Однако прищуренные глаза не соответствовали ни улыбке, ни тону. Такому, как он, не было нужды пугать.
Воевода это почувствовал. Но ответил не сразу. Видно было: думает напряжённо…
А когда придумал, сразу повеселел.
– Коли так, то ты тоже можешь биться. Но только после него, – воевода кивнул на Сергея.
– А давайте по-другому! – Харальд улыбнулся ещё шире. – Давайте все разом. Мы вдвоём против них четверых. Так же веселее!
Внислав вновь задумался.
И было о чем. Воевода не сомневался: с варяжским мальчишкой его люди справятся. Но потом им придётся биться один на один с бывалым нурманом. И почти наверняка тот разделается с любым из них так же легко, как они – с нахальным варяжонком. И тогда правда окажется на стороне варягов. А дружинники Внислава умрут. Потому что это нурман. Щадить не в их привычках. Так будет, если станут биться один на один. А двое против четверых? Нахальный варяжонок, скорее всего, будет только под ногами путаться у своего союзника. А одному против четверых… Такой расклад даже этому грозному нурману не сдюжить.
– Добро, – решил воевода. – Бьётесь, как ты предложил.
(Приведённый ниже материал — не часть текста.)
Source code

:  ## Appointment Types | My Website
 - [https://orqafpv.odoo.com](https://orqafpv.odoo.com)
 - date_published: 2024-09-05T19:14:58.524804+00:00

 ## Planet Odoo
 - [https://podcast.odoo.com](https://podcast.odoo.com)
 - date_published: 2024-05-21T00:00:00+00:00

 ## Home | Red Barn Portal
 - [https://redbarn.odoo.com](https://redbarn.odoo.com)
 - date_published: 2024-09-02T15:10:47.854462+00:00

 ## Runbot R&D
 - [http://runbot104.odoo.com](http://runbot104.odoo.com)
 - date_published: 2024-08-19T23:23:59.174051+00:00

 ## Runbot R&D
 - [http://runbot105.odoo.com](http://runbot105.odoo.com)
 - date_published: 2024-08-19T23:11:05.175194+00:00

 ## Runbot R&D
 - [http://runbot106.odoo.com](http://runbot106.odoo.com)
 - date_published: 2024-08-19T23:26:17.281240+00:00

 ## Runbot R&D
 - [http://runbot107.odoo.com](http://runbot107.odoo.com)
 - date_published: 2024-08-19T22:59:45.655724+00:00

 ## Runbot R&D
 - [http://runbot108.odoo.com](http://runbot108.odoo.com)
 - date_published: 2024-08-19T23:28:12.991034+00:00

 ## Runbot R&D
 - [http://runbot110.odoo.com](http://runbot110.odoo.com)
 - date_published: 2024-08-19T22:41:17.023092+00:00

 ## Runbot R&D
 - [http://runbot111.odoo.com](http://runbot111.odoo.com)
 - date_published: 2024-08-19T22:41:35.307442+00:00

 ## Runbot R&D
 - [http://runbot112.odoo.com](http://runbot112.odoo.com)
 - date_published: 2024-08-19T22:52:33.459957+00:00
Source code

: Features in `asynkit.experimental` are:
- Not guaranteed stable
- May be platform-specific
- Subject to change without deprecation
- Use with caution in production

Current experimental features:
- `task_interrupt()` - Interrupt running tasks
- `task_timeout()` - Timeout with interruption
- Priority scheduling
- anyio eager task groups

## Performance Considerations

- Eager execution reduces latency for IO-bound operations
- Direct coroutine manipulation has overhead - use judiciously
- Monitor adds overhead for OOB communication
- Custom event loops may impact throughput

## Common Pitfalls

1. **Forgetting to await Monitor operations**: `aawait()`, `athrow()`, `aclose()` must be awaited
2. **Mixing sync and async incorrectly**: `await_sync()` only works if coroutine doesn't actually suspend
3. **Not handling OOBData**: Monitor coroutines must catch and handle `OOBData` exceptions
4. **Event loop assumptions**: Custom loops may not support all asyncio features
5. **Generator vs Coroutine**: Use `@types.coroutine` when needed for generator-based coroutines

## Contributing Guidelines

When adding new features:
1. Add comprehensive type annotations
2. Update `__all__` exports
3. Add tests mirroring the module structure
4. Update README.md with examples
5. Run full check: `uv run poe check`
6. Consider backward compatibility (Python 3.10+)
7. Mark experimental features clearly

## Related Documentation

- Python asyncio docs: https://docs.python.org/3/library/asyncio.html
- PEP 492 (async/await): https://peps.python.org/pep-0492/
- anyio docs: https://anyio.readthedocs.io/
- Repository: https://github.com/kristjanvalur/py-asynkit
– И где ж тут добро? – проворчал Наслав. – Четверо против двоих. Я б этого воеводу… – Наслав сжал кулак.
– Управятся, – проговорил Шибрень, разглядывая Харальда. – Ты глянь, какая у этого нурмана бронь. И повадка тоже. Тот ещё вдоводел. Непонятно мне: что он раньше молчал, раз всё видел?
– Харальд этот мне не внятен, – пробормотал Рёрех. – Откуда взялся, почему влез?
– Может, совесть проснулась, вот и влез, – предположил Прастен.
– Да какая совесть! Это ж нурман. Да и не видел он ничего. В трапезной сидел со своими, когда эти на хузарчонка напали.
– Ну так, может, у них с воеводой какие обиды?
– Были б обиды, на пир бы не пригласили.
– Так их и не приглашали, – заметил княжич. – Сами пришли.
– Тогда зачем ему за Машега вставать?
– Вот и я думаю: зачем? – вздохнул Рёрех. И добавил совсем тихо: – Ну, Вартислав, скоро мы узнаем, что весомее: твоя дерзость или твоя удача…
* * *
Велик был город русов Киев. Людей множество. Стены высоченные.
Но не везде они есть. Подойди сейчас большая орда, достался бы Киев славным воинам печенегам. Много людей в Киеве, а бойцов мало. Это у печенегов каждый мужчина – воин. Здесь не так.
Однако для Сёлте с его двенадцатью всадниками воинов-русов хватило бы с лихвой. Страшно Сёлте. Виду он не подавал, и людям своим велел держаться гордо, но каждый раз, когда мимо проезжал или проходил отряд русов, сердце ёкало. Вроде не оставляли они в живых никого из тех, кого пограбили. Но вдруг недосмотрели? Или сами русы решат проверить, что за чужие степняки к ним заявились?